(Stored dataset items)
──────────────────────────────
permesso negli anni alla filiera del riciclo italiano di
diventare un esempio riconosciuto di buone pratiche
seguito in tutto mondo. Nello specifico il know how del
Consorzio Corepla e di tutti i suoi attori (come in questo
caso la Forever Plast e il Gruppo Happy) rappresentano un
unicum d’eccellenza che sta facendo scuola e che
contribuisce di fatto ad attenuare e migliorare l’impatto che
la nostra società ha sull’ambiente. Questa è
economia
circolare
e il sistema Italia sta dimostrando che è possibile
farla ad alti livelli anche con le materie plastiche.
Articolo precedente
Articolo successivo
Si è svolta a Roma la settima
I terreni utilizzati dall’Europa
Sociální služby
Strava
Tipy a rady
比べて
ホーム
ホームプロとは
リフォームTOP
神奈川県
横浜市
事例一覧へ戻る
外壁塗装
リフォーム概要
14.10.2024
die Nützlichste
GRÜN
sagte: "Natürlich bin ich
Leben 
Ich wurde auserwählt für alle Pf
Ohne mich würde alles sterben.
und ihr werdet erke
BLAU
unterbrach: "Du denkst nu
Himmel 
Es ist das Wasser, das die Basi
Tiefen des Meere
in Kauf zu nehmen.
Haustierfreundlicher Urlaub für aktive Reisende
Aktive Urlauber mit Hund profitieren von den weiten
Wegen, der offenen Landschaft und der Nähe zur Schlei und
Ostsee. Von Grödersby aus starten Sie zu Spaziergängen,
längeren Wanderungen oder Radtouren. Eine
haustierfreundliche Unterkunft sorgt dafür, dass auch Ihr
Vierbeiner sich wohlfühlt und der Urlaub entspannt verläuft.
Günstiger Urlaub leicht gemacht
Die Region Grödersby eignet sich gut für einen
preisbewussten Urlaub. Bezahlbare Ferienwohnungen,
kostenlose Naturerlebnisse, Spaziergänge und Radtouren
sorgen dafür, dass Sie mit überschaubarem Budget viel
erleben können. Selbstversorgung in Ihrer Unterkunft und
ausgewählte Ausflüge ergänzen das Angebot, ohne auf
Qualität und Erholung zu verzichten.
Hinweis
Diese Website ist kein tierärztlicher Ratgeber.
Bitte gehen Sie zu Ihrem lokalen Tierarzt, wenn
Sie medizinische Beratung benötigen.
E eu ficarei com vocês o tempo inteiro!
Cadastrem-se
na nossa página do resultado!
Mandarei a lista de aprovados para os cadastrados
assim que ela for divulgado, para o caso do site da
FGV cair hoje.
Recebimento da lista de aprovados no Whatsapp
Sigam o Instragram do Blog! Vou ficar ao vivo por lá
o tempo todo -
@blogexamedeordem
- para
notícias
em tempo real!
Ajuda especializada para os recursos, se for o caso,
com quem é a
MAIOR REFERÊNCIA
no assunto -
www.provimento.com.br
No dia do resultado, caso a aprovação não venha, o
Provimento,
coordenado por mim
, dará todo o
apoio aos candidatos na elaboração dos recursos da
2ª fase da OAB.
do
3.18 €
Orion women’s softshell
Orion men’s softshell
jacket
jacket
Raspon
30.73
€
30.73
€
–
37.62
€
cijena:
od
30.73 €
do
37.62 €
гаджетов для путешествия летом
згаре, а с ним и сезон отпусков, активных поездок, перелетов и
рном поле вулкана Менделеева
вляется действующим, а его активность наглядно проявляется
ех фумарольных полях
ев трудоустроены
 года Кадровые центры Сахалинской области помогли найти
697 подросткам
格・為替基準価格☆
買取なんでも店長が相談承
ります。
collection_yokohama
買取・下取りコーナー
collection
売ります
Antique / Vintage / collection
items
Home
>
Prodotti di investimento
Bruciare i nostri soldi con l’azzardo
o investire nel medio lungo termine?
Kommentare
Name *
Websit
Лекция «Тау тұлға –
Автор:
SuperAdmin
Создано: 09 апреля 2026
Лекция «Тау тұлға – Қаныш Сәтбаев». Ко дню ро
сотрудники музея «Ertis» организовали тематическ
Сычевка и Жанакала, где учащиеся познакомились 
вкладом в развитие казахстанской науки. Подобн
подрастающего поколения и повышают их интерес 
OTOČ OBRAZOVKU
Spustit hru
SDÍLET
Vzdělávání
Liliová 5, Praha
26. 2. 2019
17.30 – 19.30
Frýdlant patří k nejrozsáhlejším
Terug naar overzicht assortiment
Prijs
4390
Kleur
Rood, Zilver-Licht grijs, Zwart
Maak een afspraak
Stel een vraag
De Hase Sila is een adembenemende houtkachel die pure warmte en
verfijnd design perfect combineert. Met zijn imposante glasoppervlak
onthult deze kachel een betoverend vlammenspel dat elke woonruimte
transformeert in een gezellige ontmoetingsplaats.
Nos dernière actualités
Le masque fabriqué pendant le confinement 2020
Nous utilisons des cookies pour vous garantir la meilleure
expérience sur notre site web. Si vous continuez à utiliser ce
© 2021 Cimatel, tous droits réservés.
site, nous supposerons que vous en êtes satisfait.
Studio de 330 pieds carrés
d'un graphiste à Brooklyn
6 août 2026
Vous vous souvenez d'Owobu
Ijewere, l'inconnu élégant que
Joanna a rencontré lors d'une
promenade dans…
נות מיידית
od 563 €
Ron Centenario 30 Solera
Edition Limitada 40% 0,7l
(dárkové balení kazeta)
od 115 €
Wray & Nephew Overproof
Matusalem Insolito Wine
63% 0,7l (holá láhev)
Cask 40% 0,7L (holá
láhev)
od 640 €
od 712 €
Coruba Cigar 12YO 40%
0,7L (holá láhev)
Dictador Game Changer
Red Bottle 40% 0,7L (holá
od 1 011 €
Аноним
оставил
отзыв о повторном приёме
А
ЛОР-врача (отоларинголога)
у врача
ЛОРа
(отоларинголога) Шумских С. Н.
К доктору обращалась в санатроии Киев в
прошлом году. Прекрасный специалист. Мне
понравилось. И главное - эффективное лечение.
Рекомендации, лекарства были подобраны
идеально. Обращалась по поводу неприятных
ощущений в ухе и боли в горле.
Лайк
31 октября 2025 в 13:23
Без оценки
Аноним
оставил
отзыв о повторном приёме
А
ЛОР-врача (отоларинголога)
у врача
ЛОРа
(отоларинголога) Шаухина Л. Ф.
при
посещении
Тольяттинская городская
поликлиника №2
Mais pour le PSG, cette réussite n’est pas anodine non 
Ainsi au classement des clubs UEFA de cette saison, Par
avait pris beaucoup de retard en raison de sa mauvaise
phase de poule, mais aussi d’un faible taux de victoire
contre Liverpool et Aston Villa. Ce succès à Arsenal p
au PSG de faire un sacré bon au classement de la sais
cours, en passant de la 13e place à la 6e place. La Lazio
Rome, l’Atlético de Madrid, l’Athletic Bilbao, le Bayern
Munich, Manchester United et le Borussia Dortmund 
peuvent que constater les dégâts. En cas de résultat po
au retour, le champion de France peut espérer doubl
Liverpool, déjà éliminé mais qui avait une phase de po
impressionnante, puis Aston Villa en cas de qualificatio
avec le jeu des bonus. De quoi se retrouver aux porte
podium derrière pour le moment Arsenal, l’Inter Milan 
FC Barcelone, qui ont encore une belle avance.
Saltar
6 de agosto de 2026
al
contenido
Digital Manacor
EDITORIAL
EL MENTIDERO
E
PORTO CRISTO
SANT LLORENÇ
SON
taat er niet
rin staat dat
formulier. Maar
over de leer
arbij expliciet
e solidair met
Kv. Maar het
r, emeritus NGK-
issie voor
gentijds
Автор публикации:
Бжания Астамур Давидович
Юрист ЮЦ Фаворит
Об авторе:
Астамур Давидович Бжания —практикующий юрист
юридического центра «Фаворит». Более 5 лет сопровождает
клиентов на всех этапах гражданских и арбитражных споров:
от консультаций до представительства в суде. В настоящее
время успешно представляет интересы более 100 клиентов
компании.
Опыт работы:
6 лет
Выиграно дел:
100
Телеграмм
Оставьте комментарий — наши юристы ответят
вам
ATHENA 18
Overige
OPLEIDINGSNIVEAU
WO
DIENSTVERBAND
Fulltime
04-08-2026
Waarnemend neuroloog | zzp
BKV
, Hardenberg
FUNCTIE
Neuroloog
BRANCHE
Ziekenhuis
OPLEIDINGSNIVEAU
──────────────────────────────
GOAL OF THE EXERCISE> Copy the listing word for word, starting at its first line and ending with the line that contains "Die Region Grödersby".

RESULT OF THIS EXERCISE>
permesso negli anni alla filiera del riciclo italiano di
diventare un esempio riconosciuto di buone pratiche
seguito in tutto mondo. Nello specifico il know how del
Consorzio Corepla e di tutti i suoi attori (come in questo
caso la Forever Plast e il Gruppo Happy) rappresentano un
unicum d’eccellenza che sta facendo scuola e che
contribuisce di fatto ad attenuare e migliorare l’impatto che
la nostra società ha sull’ambiente. Questa è
economia
circolare
e il sistema Italia sta dimostrando che è possibile
farla ad alti livelli anche con le materie plastiche.
Articolo precedente
Articolo successivo
Si è svolta a Roma la settima
I terreni utilizzati dall’Europa
Sociální služby
Strava
Tipy a rady
比べて
ホーム
ホームプロとは
リフォームTOP
神奈川県
横浜市
事例一覧へ戻る
外壁塗装
リフォーム概要
14.10.2024
die Nützlichste
GRÜN
sagte: "Natürlich bin ich
Leben 
Ich wurde auserwählt für alle Pf
Ohne mich würde alles sterben.
und ihr werdet erke
BLAU
unterbrach: "Du denkst nu
Himmel 
Es ist das Wasser, das die Basi
Tiefen des Meere
in Kauf zu nehmen.
Haustierfreundlicher Urlaub für aktive Reisende
Aktive Urlauber mit Hund profitieren von den weiten
Wegen, der offenen Landschaft und der Nähe zur Schlei und
Ostsee. Von Grödersby aus starten Sie zu Spaziergängen,
längeren Wanderungen oder Radtouren. Eine
haustierfreundliche Unterkunft sorgt dafür, dass auch Ihr
Vierbeiner sich wohlfühlt und der Urlaub entspannt verläuft.
Günstiger Urlaub leicht gemacht
Die Region Grödersby eignet sich gut für einen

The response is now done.